PAGE |
--*--

Clear Sky Science · en
Coherence transfer from optically induced THz magnons to charges
Why ultrafast spin waves matter for our data-hungry world
Modern life runs on data, from streaming video to artificial intelligence. Behind the scenes, data centers are straining to move and process information ever faster while wasting less energy. Today’s electronics rely on moving electric charges, which inevitably generate heat. This study explores a radically different carrier of information—tiny ripples in magnetism called “magnons”—and shows how their ultrafast, wave-like motion can be turned into an electronic signal, a key step toward cooler, faster computing hardware.
From electric currents to magnetic waves
Conventional computer chips are built around charge-based CMOS technology, where bits are represented by the presence or absence of electric current. This works well but runs into limits: pushing charges around at ever higher speeds wastes energy as heat. Spintronics, an emerging field, aims to encode information not in moving charges but in the “spin” of electrons—the tiny magnetic moments that make materials magnetic. In particular, antiferromagnets, in which neighboring spins point in opposite directions, can support collective spin waves, or magnons, that oscillate naturally at terahertz (THz) frequencies—thousands of times faster than today’s processors—while generating minimal heat.

--*--

Entries taken from a collection
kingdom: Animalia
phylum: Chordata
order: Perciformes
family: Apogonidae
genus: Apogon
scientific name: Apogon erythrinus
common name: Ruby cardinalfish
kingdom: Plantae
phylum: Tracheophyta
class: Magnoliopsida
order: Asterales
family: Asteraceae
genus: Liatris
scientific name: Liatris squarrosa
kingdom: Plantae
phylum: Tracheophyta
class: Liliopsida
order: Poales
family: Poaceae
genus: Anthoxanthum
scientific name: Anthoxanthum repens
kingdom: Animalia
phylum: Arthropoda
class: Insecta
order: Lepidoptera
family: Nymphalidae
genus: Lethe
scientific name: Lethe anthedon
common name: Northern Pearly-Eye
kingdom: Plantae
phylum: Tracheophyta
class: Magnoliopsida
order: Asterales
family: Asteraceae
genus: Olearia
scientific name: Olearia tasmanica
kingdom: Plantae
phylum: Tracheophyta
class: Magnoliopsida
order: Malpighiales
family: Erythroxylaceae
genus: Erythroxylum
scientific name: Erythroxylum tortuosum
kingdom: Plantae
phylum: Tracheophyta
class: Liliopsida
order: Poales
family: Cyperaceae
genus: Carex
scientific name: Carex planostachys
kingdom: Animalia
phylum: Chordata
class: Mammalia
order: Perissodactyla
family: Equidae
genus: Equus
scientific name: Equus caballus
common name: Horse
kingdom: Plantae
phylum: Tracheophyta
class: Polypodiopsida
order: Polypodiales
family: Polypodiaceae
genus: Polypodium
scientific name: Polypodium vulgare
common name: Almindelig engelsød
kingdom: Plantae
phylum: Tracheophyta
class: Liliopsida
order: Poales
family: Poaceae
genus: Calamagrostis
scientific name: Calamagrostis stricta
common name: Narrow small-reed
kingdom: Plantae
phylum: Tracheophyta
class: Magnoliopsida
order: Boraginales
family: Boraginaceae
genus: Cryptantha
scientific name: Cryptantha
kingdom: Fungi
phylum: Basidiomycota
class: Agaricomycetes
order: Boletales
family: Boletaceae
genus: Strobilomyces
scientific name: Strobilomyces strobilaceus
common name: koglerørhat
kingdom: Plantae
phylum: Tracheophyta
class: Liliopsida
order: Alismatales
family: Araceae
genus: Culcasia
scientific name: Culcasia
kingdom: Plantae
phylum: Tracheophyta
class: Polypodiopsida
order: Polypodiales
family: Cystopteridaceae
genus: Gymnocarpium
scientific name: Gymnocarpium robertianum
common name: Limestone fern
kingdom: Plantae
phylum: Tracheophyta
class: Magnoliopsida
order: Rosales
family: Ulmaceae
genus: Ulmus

--*--

EXERCISE REQUIREMENTS |
**1)** List the title and the section headings of the magnon article.
**2)** Copy the entries from the start through the line that contains "common name: koglerørhat", keeping both ends.

SOLUTIONS TO EACH TASK |
**1)**
Coherence transfer from optically induced THz magnons to charges
Why ultrafast spin waves matter for our data-hungry world
From electric currents to magnetic waves

**2)**
kingdom: Animalia
phylum: Chordata
order: Perciformes
family: Apogonidae
genus: Apogon
scientific name: Apogon erythrinus
common name: Ruby cardinalfish
kingdom: Plantae
phylum: Tracheophyta
class: Magnoliopsida
order: Asterales
family: Asteraceae
genus: Liatris
scientific name: Liatris squarrosa
kingdom: Plantae
phylum: Tracheophyta
class: Liliopsida
order: Poales
family: Poaceae
genus: Anthoxanthum
scientific name: Anthoxanthum repens
kingdom: Animalia
phylum: Arthropoda
class: Insecta
order: Lepidoptera
family: Nymphalidae
genus: Lethe
scientific name: Lethe anthedon
common name: Northern Pearly-Eye
kingdom: Plantae
phylum: Tracheophyta
class: Magnoliopsida
order: Asterales
family: Asteraceae
genus: Olearia
scientific name: Olearia tasmanica
kingdom: Plantae
phylum: Tracheophyta
class: Magnoliopsida
order: Malpighiales
family: Erythroxylaceae
genus: Erythroxylum
scientific name: Erythroxylum tortuosum
kingdom: Plantae
phylum: Tracheophyta
class: Liliopsida
order: Poales
family: Cyperaceae
genus: Carex
scientific name: Carex planostachys
kingdom: Animalia
phylum: Chordata
class: Mammalia
order: Perissodactyla
family: Equidae
genus: Equus
scientific name: Equus caballus
common name: Horse
kingdom: Plantae
phylum: Tracheophyta
class: Polypodiopsida
order: Polypodiales
family: Polypodiaceae
genus: Polypodium
scientific name: Polypodium vulgare
common name: Almindelig engelsød
kingdom: Plantae
phylum: Tracheophyta
class: Liliopsida
order: Poales
family: Poaceae
genus: Calamagrostis
scientific name: Calamagrostis stricta
common name: Narrow small-reed
kingdom: Plantae
phylum: Tracheophyta
class: Magnoliopsida
order: Boraginales
family: Boraginaceae
genus: Cryptantha
scientific name: Cryptantha
kingdom: Fungi
phylum: Basidiomycota
class: Agaricomycetes
order: Boletales
family: Boletaceae
genus: Strobilomyces
scientific name: Strobilomyces strobilaceus
common name: koglerørhat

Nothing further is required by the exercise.